Moreover, both Teravainen and Aho put forth higher possession numbers in time spent away from Ferland than Ferland did when separated from either of them, per NaturalStatTrick. In Teravainen’s case, his CF/60 at sans-Ferland 5v5 measured out to a 55.7% compared to the 53.76% Ferland mustered in sans-Teravainen ice time of his own, while the splits between Ferland and Aho proved a little more dramatic at 55.72% and 50.46%, respectively.

How did Moore and his most common linemate fare in this metric when separated from each other? I’m glad you asked. It’s not too eye-opening really, just a 46.27% for Gauthier and 62.24% for Moore.

Again, only a mere smidgen of difference.

The point here is that while the Canucks happily commit 4.29% of their ever-tightening cap to Ferland who: a) occupies the most saturated position group in the NHL; b) got outscored by Zach Hyman last year despite playing alongside his own 21-year-old number one centre; and c) doesn’t positively impact those who play with him, the Leafs quietly (by their own standards) continue dolling out term-appropriate deals to versatile depth options at below-market cost.

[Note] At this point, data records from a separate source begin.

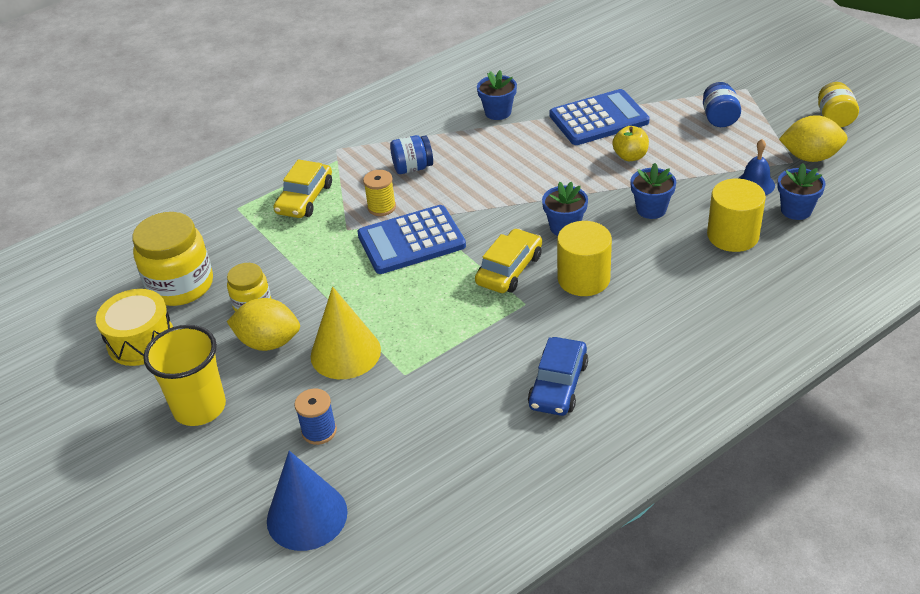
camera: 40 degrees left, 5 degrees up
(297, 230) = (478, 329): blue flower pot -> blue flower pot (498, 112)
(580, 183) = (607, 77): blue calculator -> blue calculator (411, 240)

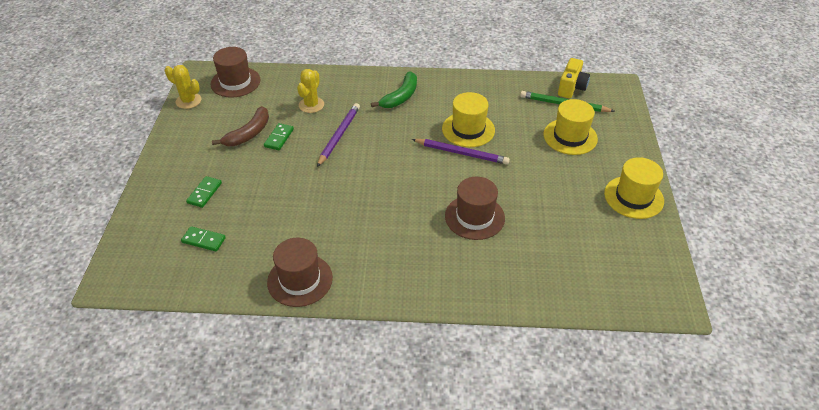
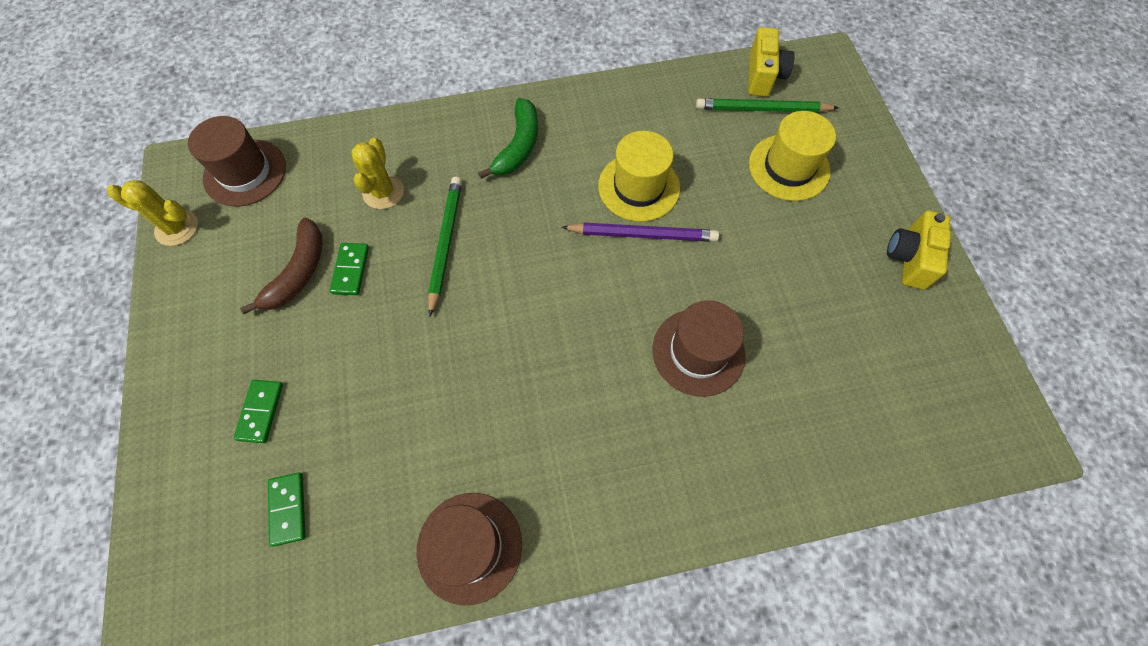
camera: 15 degrees left, 20 degrees up
(204, 240) = (288, 509): green domino -> green domino turned 75 degrees clockwise
(339, 136) = (445, 244): purple pencil -> green pencil
(633, 197) = (909, 258): yellow hat -> yellow camera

Anything different, and “We Can and We Will” fades from the reality it is soon to be.

Moore is only the beginning. Heading into the 2019-20 season, the Maple Leafs will likely form the majority of their bottom-six using Moore, Jason Spezza, Nic Petan, Kenny Agostino, and Nick Shore, in any particular order. Combined, those five players will account for exactly $3.7 million against the cap – otherwise representing just $200,000 more than the $3.5 million Vancouver owes Ferland, with all but one contract, Moore’s, carrying a multi-year term.

There is no risk involved. No headaches. And no contracts that will one day require a sweetener to exorcise.

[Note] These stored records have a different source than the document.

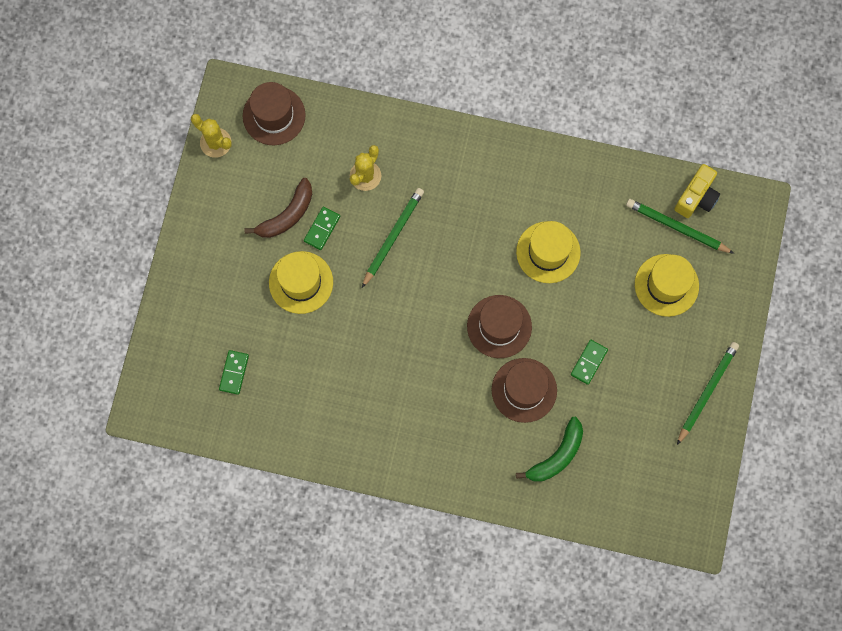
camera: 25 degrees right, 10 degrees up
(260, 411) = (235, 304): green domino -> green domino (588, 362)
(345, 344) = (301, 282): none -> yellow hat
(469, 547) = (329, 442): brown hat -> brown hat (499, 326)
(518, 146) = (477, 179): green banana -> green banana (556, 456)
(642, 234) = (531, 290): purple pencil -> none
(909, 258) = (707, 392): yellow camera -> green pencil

The core of what both Dubas and Benning have demonstrated here with their respective team-building methods can be boiled down to a difference in self-constructed ceilings.

Dubas can sit back and count those any of those deals as a win by simply squeezing out the odd 30-point season from one of the five. If Ferland manages to hit the UFA market on July 1st, 2023 by way of anything other than a buyout, Benning will be popping champagne.